Pour commencer, je ne suis pas un fan hardcore de Far Cry.
Si j'ai joué à chaque épisode (oui, même les bouses d'adaptations console), je dois bien avouer que je n'en ai pas fini un seul depuis le 3. C'est une licence que je trouve vraiment sympathique, sans nécessairement être incontournable ni majeure dans le paysage (très limité) du FPS en open world. Si le 4 était une transposition du 3 dans l’Himalaya, j'avais passé 20-25 heures en free roam sur Primal, dont le twist était vraiment sympa, notamment dans son approche de la chasse.
FC5 ne semble pour le moment que très peu déroger à la formule.
On est encore propulsé dans un très beau OW, débordant de choses à faire et aussi animé et dense qu'un parc d'attraction. Restez près d'un axe de circulation majeur, vous bolosserez rapidement la moité de la population de l'île, humains comme faune.
Ce n'est pas nécessairement fâcheux, mais quelque part c'est un peu le début de la lettre d'intention des développeurs : le joueur doit s'amuser chaque seconde, ne jamais rester oisif pour ne pas s'ennuyer.
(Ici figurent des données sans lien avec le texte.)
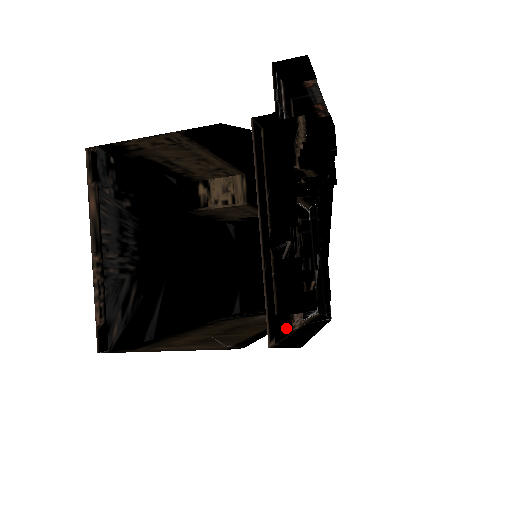
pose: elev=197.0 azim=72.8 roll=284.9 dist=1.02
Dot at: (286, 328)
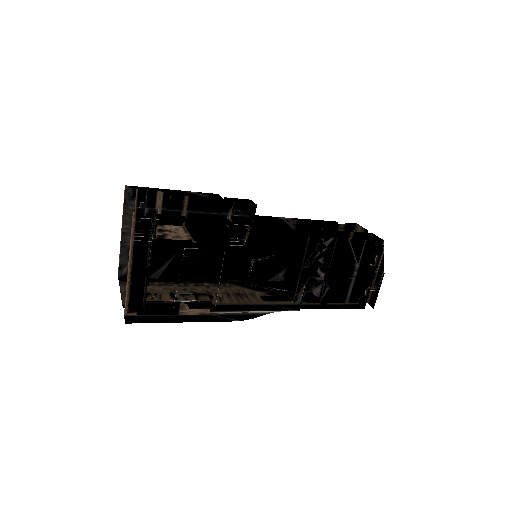
Dot at: (164, 311)
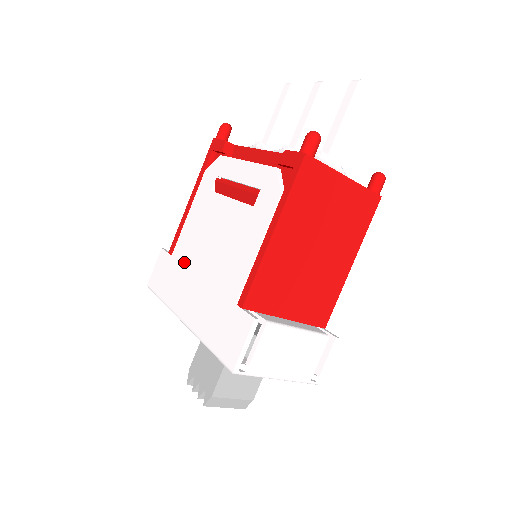
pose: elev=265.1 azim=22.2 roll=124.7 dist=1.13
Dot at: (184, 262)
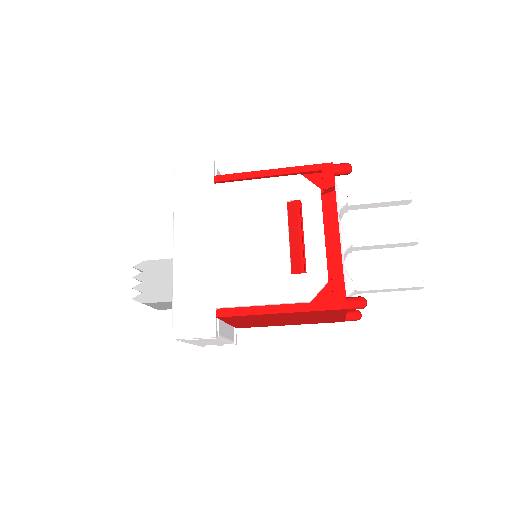
Dot at: (217, 210)
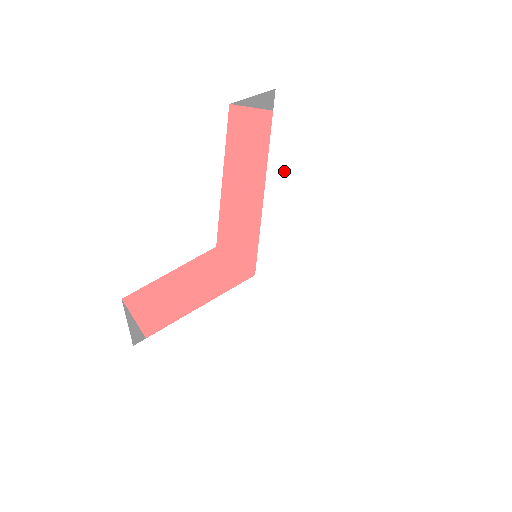
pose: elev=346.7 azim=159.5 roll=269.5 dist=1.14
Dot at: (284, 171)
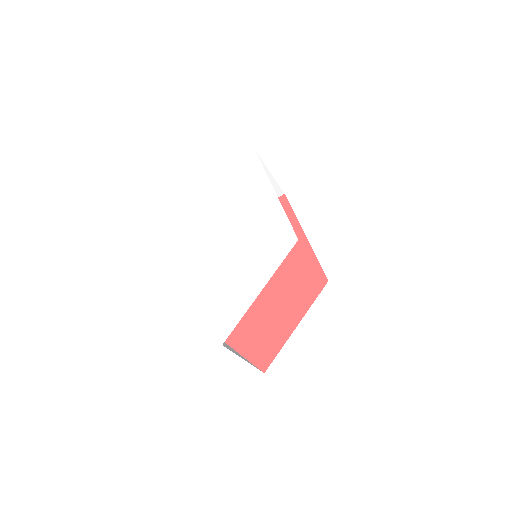
Dot at: (220, 200)
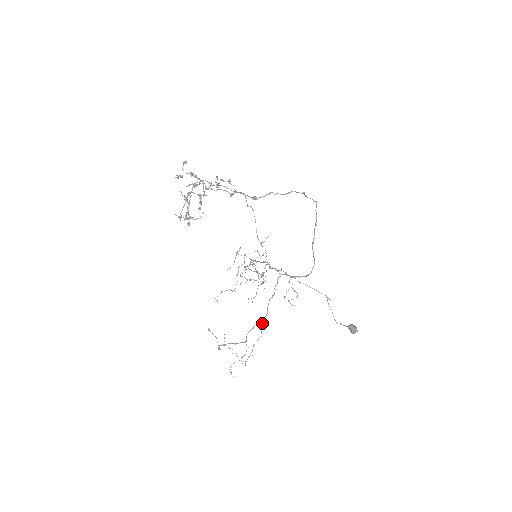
Soit.
On retrouve une structure tout à fait similaire aux précédents jeux avec un découpage de la surface de jeu en régions et sous-régions, chacune avec leurs petites spécificités (faunes, reliefs, commanditaires et antagonistes) et globalement les mêmes éléments de gameplay, devenus classiques. On alterne ainsi toujours entre le massacre de la faune (au pare-buffle pour attendrir la viande), la libération d'avant-postes, la réalisation de défis annexes tout en jonglant entre une grosse demi-douzaine d’événements aléatoires (convois, otages, barrages, patrouilles, assassins, animaux sauvages à chasser, hélicoptères).
Le jeu laisse toujours la part belle au free roam, avec la réutilisation des mêmes possibilités de déplacement (le grappin, le parachute, la wingsuit et l'ensemble des véhicules), favorisant l'exploration à vue, peut-être plus que dans les précédents, mais j'y reviendrai juste en-dessous, dans la partie consacrée aux révisions.
Enfin, Far Cry 5 réutilise lui aussi le système de compagnonnage introduit il y a quelques opus, permettant le recrutement d'alliés humains comme animaux pour nous prêter main forte.
Le jeu conserve donc sa coloration très arcade, tant au niveau des déplacements que des gunfights, avec des armes qu'il sera possible d'acheter et customiser. Côté feedback c'est toujours sympa, mais à des années lumières de ce que savent faire Machine Games et id Software. Mais l'arc est toujours aussi plaisant, donc je survivrai !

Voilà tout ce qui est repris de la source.